Un passé qui ne peut pas mourir

Sainte-Adèle, une nuit de juillet 1933. Un homme revient de l’une de ses longues promenades nocturnes au sein de ses collines natales qu’il affectionne. Leurs silhouettes, familières et rassurantes, dominent le village de Sainte-Adèle toujours endormie sous le ciel bleu de Prusse de cette fin de nuit d’été. D’ordinaire, ses vagabondages lui apportent paix et calme, mais pas cette nuit. Il est agité. Les idées se bousculent dans sa tête, se mettent en place, se cristallisent. Fébrile, il rentre chez lui, sans bruit, et s’installe à son bureau. D’un trait, il jette sur le papier le premier chapitre d’une œuvre qui changera le cours de son existence. Une œuvre relatant la vie et la petite histoire de personnages auxquels des générations s’attacheront.

Quelques semaines plus tard, Claude-Henri Grignon achève son roman Un homme et son péché. Il en fait la lecture à un groupe d’amis qui l’encourage vivement à publier son œuvre. Le manuscrit est présenté au directeur des éditions du Totem. Dès décembre 1933, le roman édité à 3000 exemplaires se retrouve en librairie au prix de 50 sous. En 1934, l’auteur remanie légèrement son texte et lui donne sa forme définitive. Le roman remportera un vif succès et fera l’objet d’une dizaine de rééditions.

L’engouement alors manifesté pour ce récit, inspiré de faits et de personnages réels, n’est que la prémisse de ce qui sera aujourd’hui considéré comme l’un des plus grands succès de la littérature canadienne-française. Cette peinture des mœurs paysannes fera les beaux jours de la radio de l’époque, sera transposée sur la scène, dans une bande dessinée, au cinéma et, finalement, à la télévision dans la série culte Les belles histoires des pays d’en haut.

Le titre de l’œuvre Un passé qui ne peut pas mourir est tiré d’une citation de Claude-Henri Grignon alors qu’il présentait le tout premier épisode de la série télévisée. Une phrase aux échos prophétiques, puisqu’en 2012, la série est diffusée en reprise trois fois par jour sur les ondes d’ARTV.

Dominique Beauregard immortalise, dans son style inédit empruntant à la peinture anthropomorphe, ce moment où Valdombre — l’un des pseudonymes de Claude-Henri Grignon —, dans le silence du crépuscule, amorce l’écriture de son roman. Riche en symboles, l’œuvre présente le célèbre auteur et pamphlétaire adélois assis à son bureau, une éternelle cigarette clouée au bec, portant foulard, chapeau et bretelles. À ses pieds, un loup qui dort, blotti contre des sacs d’avoine où sont cachées des pièces d’or. Ce loup, c’est évidemment Séraphin. L’avare qui, à ce moment précis, sommeille encore dans l’encre de la plume qui lui donnera bientôt vie et qui placera les sacs dans la fameuse chambre mystérieuse dans le haut-côté où l’avare ira régulièrement caresser son or. Il s’agit également d’un clin d’œil de l’artiste à Mousseline, la fidèle chienne de Claude-Henri Grignon. Le bureau de l’écrivain est décoré d’un olivier symbolisant le succès qui bientôt fleurira. Deux magnifiques érables imposent leur silhouette et forment le cadre de la scène soulignant ainsi l’origine canadienne-française de l’œuvre.

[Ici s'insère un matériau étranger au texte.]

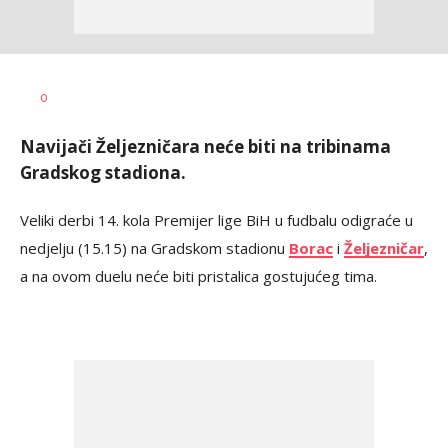
Dragan
AUTOR
0
Šutvić
Navijači Željezničara neće biti na tribinama
Gradskog stadiona.
Veliki derbi 14. kola Premijer lige BiH u fudbalu odigraće u
nedjelju (15.15) na Gradskom stadionu
Borac
i
Željezničar
,
a na ovom duelu neće biti pristalica gostujućeg tima.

Un passé qui ne peut pas mourir est un hommage qui s’ajoute à une série de toiles consacrée aux Grignon, l’une des familles fondatrices des Laurentides. Parce qu’ils ont été écrivains, médecins, journalistes, juge de paix et maires, les Grignon ont documenté fidèlement la colonisation des Laurentides et de Sainte-Adèle. Ils ont également joué un rôle actif dans son histoire et ont influencé son cours. Près de 80 ans après sa création, l’œuvre de Claude-Henri Grignon résonne encore, d’un océan à l’autre, même chez nos voisins du sud où certains épisodes des Belles histoires des Pays d’en haut étaient jusqu’à tout récemment diffusés.